“Basta con le stragi del profitto, non si può continuare a morire sul lavoro. Ma la politica è assente. E con la riforma Cartabia della giustizia finirà per allontanare ancora di più la voce delle vittime“. A lanciare un appello alle istituzioni, da piazza Santi Apostoli a Roma, è stato il comitato “Noi, 9 ottobre“, che riunisce diverse associazioni di familiari di vittime di stragi e disastri. Dalla quella di Viareggio a Rigopiano, al caso Moby Prince, passando per i parenti di chi ha perso e continua a perdere la vita per l’amianto. E ancora disastri ferroviari come quello di Andria e Corato, fino al ponte Morandi e alla strage alla scuola di San Giuliano di Puglia. E tanti altri. Si sono ritrovati insieme, da tutta la penisola, in occasione della “Giornata nazionale in memoria delle vittime dei disastri ambientali e industriali”, nata nel 2011 per ricordare le 2mila vittime del disastro del Vajont, per chiedere “verità e giustizia”. Non senza lanciare una serie di proposte che, al di là della contestata riforma voluta dal governo Draghi e dalla Guardasigilli Marta Cartabia, possano aiutare a garantire il diritto delle vittime all’accertamento della verità.

“Oggi è necessaria una Procura nazionale unica per delitti ambientali, stragi e sicurezza sul lavoro”, spiega Marco Piagentini, sopravvissuto alla strage di Viareggio, nella quale persero la vita la moglie e due dei suoi tre figli. “I vantaggi? Spesso le Procure sono impreparate ad affrontare casi complessi e persino le morti sul lavoro. A volte per reati simili un’azienda viene condannata da una parte e nemmeno indagata dall’altra, per questo occorre conservare le conoscenze di chi ha lavorato per anni su determinati procedimenti penali, in modo che questo bagaglio di conoscenze non si disperda”, continua. “Ci stiamo lavorando, la proposta di legge è stata incardinata. Certo, i tempi sono stretti, considerati i diversi passaggi delicati da qui a fine legislatura. Ma bisogna approvarla”, ha ammesso Sergio Romagnoli, senatore M5s presente all’iniziativa.

Ma quella della procura nazionale unica non è l’unica proposta. Lucia Vastano, portavoce del Comitato “Noi, 9 Ottobre” e dell’Associazione per la Memoria del Vajont, aggiunge: “Serve riconoscere anche nella nostra Carta costituzionale il diritto delle vittime.

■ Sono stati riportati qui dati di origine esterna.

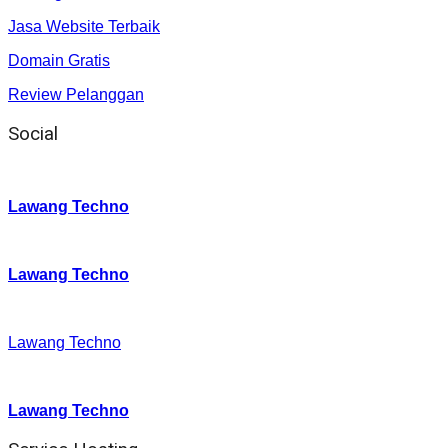
Jasa Website Terbaik
Domain Gratis
Review Pelanggan
Social
Instagram
:
Lawang Techno
Twitter
:
Lawang Techno
Facebook
:
Lawang Techno
Youtube :
:
Lawang Techno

Anche perché oggi viene riconosciuto soltanto il diritto degli imputati”.

Dalla piazza è stato così rilanciato l’appello per “un’alternativa a questo modello di sviluppo“, che, hanno spiegato i promotori, “non tiene conto della vita delle persone, della salute e mette in primo piano soltanto il profitto”. Parole rilanciate anche da Moni Ovadia, intervenuto insieme ai manifestanti nel corso del presidio. Anche perché i numeri sono impietosi: “Negli ultimi 10 anni in Italia sono morti più di 17mila lavoratori, oltre 770 già nell’ultimo anno. E sembra non interessare a nessuno”, ha attaccato Michele Michelino, presidente del Comitato per la difesa della salute nei luoghi di lavoro e nel territorio.

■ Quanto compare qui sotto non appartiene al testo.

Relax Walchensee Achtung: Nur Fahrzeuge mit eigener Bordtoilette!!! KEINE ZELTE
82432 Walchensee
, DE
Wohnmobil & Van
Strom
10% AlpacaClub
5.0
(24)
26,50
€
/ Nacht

Uno scenario reso ancora più complesso, secondo le associazioni, dopo l’approvazione delle nuove norme in materia di giustizia, che hanno cancellato quella riforma Bonafede sulla prescrizione che i familiari delle vittime avevano già difeso in passato, considerandola una svolta per evitare che tante stragi e disastri finiscano per restare impunite: “È vero che gli spazi adesso si restringono. Ma noi continueremo a lottare per la verità”.